◆ **ASSIGNMENT**: I would like the lines below, from the one with "қорытындысы бойынша доллардың орташа" through the one with "Solutions offertes", copied exactly and without any pictures.

◆ **DATA FOR THIS TASK**:

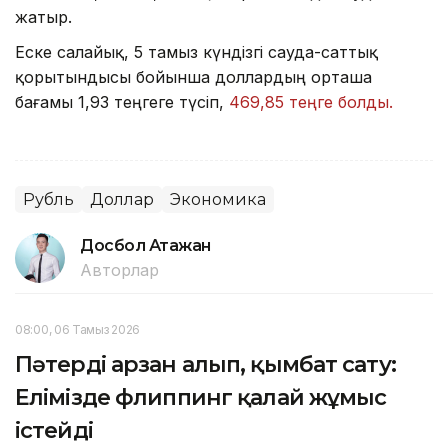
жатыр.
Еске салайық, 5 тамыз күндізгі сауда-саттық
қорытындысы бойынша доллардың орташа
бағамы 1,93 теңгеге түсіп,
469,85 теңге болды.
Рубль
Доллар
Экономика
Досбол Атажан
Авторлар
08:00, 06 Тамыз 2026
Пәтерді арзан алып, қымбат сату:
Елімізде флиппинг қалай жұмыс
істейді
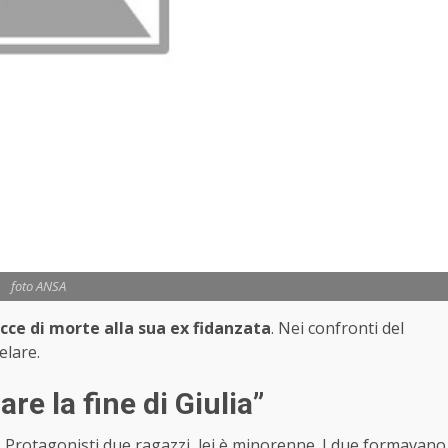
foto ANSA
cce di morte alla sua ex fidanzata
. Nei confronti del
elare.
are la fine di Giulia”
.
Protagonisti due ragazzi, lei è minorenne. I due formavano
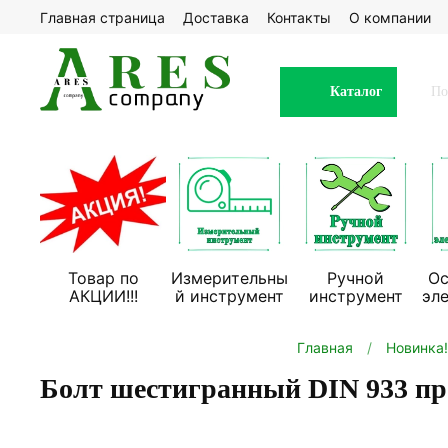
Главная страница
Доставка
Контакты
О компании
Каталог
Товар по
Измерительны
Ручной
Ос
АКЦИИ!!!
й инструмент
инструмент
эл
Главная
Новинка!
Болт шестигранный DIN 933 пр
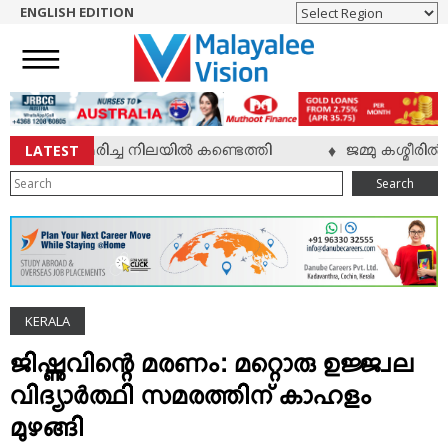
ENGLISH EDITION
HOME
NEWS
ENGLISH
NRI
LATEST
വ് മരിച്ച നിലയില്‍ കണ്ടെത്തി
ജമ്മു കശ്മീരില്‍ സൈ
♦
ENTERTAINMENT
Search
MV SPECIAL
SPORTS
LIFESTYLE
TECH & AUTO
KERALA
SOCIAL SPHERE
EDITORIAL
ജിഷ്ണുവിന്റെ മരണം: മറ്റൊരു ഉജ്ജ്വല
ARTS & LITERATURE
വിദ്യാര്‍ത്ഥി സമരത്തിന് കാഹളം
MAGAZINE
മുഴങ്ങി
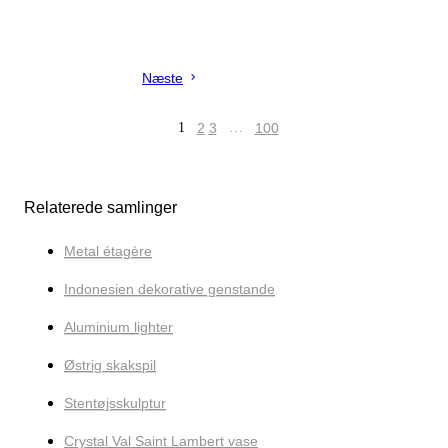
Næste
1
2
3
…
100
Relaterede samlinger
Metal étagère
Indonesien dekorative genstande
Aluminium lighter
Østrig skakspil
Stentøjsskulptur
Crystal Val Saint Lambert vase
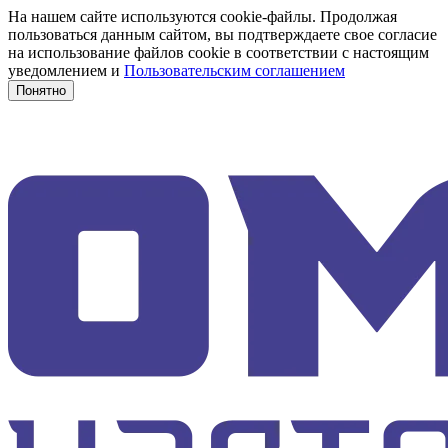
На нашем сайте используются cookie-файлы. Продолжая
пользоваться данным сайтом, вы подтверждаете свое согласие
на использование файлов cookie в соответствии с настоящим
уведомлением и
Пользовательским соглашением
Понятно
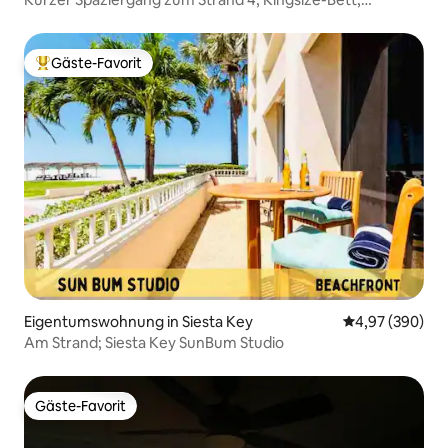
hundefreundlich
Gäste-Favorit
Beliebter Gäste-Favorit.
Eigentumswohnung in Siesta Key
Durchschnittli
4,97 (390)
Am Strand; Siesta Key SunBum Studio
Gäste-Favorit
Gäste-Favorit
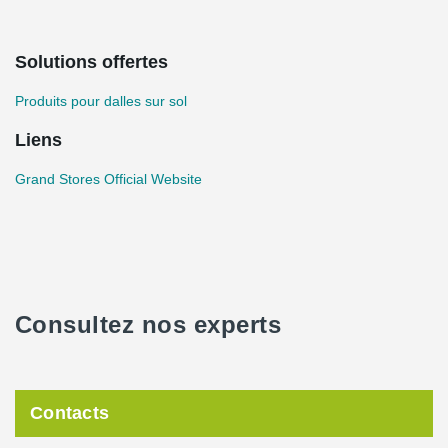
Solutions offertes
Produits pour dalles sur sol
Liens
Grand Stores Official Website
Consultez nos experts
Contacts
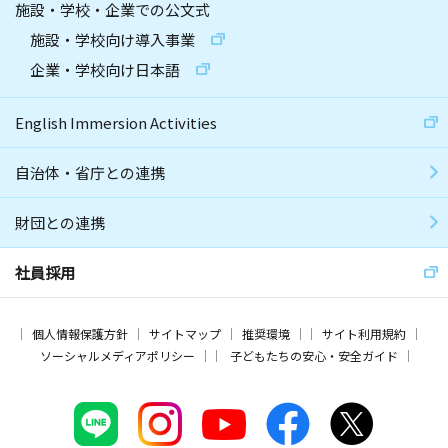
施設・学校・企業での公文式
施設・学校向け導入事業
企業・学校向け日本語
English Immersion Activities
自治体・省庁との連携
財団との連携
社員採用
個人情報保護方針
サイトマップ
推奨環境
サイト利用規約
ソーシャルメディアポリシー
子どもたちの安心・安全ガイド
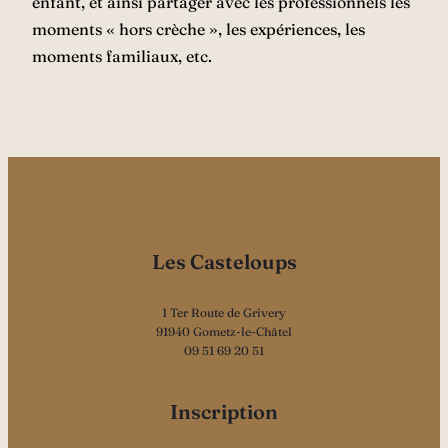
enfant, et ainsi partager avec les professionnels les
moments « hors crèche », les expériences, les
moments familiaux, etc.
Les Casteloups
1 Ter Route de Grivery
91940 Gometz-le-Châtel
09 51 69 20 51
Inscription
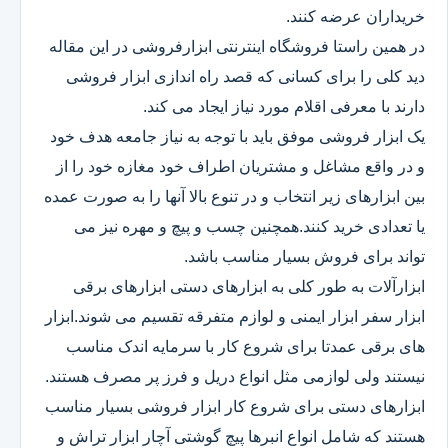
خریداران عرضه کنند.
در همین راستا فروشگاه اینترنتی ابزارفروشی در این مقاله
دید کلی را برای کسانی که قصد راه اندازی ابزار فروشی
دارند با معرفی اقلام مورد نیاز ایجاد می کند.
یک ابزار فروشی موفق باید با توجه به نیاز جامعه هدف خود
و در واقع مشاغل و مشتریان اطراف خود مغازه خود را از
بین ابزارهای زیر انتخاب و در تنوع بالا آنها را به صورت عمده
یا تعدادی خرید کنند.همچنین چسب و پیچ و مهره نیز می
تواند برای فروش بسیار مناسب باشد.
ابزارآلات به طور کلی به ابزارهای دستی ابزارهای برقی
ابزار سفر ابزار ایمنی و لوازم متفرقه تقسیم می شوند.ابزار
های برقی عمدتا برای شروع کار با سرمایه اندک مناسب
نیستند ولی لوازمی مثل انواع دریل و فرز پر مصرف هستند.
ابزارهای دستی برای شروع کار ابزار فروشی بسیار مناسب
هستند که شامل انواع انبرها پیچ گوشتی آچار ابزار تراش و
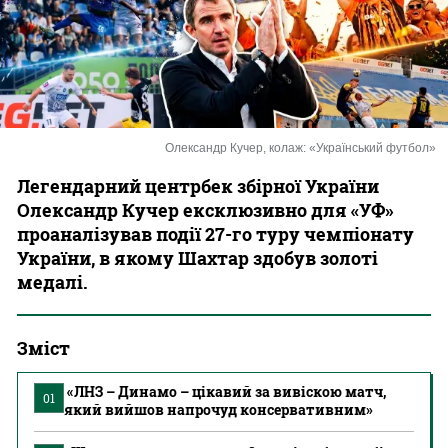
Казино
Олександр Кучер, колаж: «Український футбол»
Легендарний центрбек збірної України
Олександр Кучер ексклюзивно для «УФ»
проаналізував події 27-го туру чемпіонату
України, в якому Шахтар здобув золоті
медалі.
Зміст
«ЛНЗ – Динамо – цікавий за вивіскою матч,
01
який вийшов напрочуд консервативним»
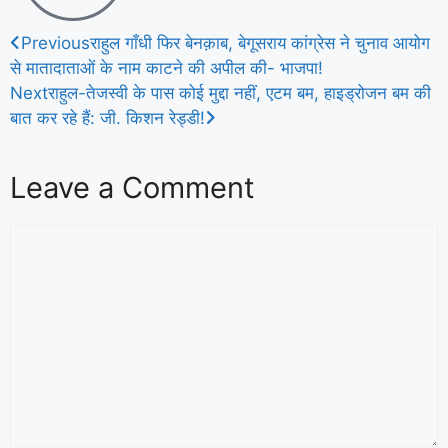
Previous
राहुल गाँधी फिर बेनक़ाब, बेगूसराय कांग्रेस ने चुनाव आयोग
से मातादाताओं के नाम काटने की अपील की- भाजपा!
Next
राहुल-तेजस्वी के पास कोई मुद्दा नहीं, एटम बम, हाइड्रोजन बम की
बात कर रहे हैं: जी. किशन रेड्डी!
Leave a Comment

◆ **THE COMPLETED TASK**:
қорытындысы бойынша доллардың орташа
бағамы 1,93 теңгеге түсіп,
469,85 теңге болды.
Рубль
Доллар
Экономика
Досбол Атажан
Авторлар
08:00, 06 Тамыз 2026
Пәтерді арзан алып, қымбат сату:
Елімізде флиппинг қалай жұмыс
істейді
foto ANSA
cce di morte alla sua ex fidanzata
. Nei confronti del
elare.
are la fine di Giulia”
.
Protagonisti due ragazzi, lei è minorenne. I due formavano
Главная страница
Доставка
Контакты
О компании
Каталог
Товар по
Измерительны
Ручной
Ос
АКЦИИ!!!
й инструмент
инструмент
эл
Главная
Новинка!
Болт шестигранный DIN 933 пр
ENGLISH EDITION
HOME
NEWS
ENGLISH
NRI
LATEST
വ് മരിച്ച നിലയില്‍ കണ്ടെത്തി
ജമ്മു കശ്മീരില്‍ സൈ
♦
ENTERTAINMENT
Search
MV SPECIAL
SPORTS
LIFESTYLE
TECH & AUTO
KERALA
SOCIAL SPHERE
EDITORIAL
ജിഷ്ണുവിന്റെ മരണം: മറ്റൊരു ഉജ്ജ്വല
ARTS & LITERATURE
വിദ്യാര്‍ത്ഥി സമരത്തിന് കാഹളം
MAGAZINE
മുഴങ്ങി
Næste
1
2
3
…
100
Relaterede samlinger
Metal étagère
Indonesien dekorative genstande
Aluminium lighter
Østrig skakspil
Stentøjsskulptur
Crystal Val Saint Lambert vase
На нашем сайте используются cookie-файлы. Продолжая
пользоваться данным сайтом, вы подтверждаете свое согласие
на использование файлов cookie в соответствии с настоящим
уведомлением и
Пользовательским соглашением
Понятно
hundefreundlich
Gäste-Favorit
Beliebter Gäste-Favorit.
Eigentumswohnung in Siesta Key
Durchschnittli
4,97 (390)
Am Strand; Siesta Key SunBum Studio
Gäste-Favorit
Gäste-Favorit
Solutions offertes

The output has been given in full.